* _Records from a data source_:
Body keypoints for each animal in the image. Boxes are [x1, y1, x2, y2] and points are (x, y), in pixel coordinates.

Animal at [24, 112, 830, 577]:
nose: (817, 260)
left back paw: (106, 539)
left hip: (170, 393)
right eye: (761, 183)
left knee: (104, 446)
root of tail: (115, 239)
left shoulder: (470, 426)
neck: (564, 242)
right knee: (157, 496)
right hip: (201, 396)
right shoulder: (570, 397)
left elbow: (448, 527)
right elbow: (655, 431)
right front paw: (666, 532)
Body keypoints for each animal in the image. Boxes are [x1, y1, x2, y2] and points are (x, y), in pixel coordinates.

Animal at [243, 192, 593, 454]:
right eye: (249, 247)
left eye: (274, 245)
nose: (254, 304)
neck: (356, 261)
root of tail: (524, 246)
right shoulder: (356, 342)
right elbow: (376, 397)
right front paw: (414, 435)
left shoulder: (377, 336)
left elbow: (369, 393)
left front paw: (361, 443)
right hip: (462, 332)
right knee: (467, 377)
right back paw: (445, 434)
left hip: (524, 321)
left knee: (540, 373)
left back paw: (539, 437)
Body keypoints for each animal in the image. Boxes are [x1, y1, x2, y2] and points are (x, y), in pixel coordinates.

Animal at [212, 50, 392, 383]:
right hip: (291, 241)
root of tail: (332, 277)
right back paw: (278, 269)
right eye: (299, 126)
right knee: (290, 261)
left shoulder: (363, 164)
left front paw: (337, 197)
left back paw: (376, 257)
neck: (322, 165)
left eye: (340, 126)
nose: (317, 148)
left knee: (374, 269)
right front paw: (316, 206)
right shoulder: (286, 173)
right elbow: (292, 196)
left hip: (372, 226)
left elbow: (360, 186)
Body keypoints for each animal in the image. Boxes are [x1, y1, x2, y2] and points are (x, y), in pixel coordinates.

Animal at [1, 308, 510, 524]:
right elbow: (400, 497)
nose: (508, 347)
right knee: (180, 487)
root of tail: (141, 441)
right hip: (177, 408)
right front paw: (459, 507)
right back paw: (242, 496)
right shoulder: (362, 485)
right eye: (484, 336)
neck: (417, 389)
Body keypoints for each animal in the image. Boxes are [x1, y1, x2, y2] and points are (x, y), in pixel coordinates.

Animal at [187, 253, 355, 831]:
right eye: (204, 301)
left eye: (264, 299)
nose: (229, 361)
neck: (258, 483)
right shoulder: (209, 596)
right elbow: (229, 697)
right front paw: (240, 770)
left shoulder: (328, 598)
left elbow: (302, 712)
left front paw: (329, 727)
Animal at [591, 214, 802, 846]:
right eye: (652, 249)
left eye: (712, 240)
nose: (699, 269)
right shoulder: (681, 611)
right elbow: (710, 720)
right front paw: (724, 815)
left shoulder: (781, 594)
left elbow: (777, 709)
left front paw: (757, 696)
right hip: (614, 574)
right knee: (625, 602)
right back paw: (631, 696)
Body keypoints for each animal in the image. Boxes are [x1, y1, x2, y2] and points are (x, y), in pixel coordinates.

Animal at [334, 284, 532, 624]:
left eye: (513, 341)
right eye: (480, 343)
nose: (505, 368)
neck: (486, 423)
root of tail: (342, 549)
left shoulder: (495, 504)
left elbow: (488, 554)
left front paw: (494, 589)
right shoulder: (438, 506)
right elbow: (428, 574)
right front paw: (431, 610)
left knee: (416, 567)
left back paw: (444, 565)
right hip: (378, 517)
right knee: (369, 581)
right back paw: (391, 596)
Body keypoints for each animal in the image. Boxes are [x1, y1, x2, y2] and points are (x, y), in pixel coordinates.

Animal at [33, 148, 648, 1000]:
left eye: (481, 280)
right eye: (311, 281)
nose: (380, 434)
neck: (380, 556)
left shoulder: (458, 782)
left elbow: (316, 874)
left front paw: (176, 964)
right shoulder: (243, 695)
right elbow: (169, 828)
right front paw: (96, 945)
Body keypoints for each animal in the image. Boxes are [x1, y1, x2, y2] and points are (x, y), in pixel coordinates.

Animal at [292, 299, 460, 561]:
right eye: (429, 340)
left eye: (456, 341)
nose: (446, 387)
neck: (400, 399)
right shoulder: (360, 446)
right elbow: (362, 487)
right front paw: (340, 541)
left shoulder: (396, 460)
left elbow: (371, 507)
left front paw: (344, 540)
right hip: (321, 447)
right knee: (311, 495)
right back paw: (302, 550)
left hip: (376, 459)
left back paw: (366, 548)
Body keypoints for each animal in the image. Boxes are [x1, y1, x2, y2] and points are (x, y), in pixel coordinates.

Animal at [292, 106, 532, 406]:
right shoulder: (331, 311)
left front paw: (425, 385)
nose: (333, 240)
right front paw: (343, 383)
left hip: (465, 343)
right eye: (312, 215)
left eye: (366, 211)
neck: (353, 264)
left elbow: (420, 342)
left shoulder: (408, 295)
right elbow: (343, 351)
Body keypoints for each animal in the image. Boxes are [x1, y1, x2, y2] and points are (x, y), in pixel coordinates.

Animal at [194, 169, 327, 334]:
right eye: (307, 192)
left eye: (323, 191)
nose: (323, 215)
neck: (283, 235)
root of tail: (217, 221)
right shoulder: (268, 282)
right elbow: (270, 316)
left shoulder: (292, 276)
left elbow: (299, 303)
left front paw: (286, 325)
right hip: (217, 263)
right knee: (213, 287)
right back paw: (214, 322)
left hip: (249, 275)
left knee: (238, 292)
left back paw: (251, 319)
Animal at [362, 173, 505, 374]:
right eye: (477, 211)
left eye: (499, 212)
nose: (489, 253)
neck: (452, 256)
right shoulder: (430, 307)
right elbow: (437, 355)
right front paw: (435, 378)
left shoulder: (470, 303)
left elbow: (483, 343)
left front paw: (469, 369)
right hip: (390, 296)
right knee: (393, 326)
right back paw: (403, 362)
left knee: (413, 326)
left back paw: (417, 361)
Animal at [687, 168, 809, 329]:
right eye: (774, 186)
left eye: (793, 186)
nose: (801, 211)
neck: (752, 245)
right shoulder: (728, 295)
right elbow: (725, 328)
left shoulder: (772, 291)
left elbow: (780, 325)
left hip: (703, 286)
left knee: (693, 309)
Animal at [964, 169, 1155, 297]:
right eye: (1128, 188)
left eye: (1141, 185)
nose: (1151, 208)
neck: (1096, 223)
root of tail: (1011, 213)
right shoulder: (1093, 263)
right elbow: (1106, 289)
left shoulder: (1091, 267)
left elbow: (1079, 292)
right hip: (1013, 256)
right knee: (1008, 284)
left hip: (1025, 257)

* _Task objective_: Report all lines above with "tail".

* _Solved exercise_:
root of tail: (115, 239)
root of tail: (524, 246)
root of tail: (332, 277)
root of tail: (141, 441)
root of tail: (342, 549)
root of tail: (217, 221)
root of tail: (1011, 213)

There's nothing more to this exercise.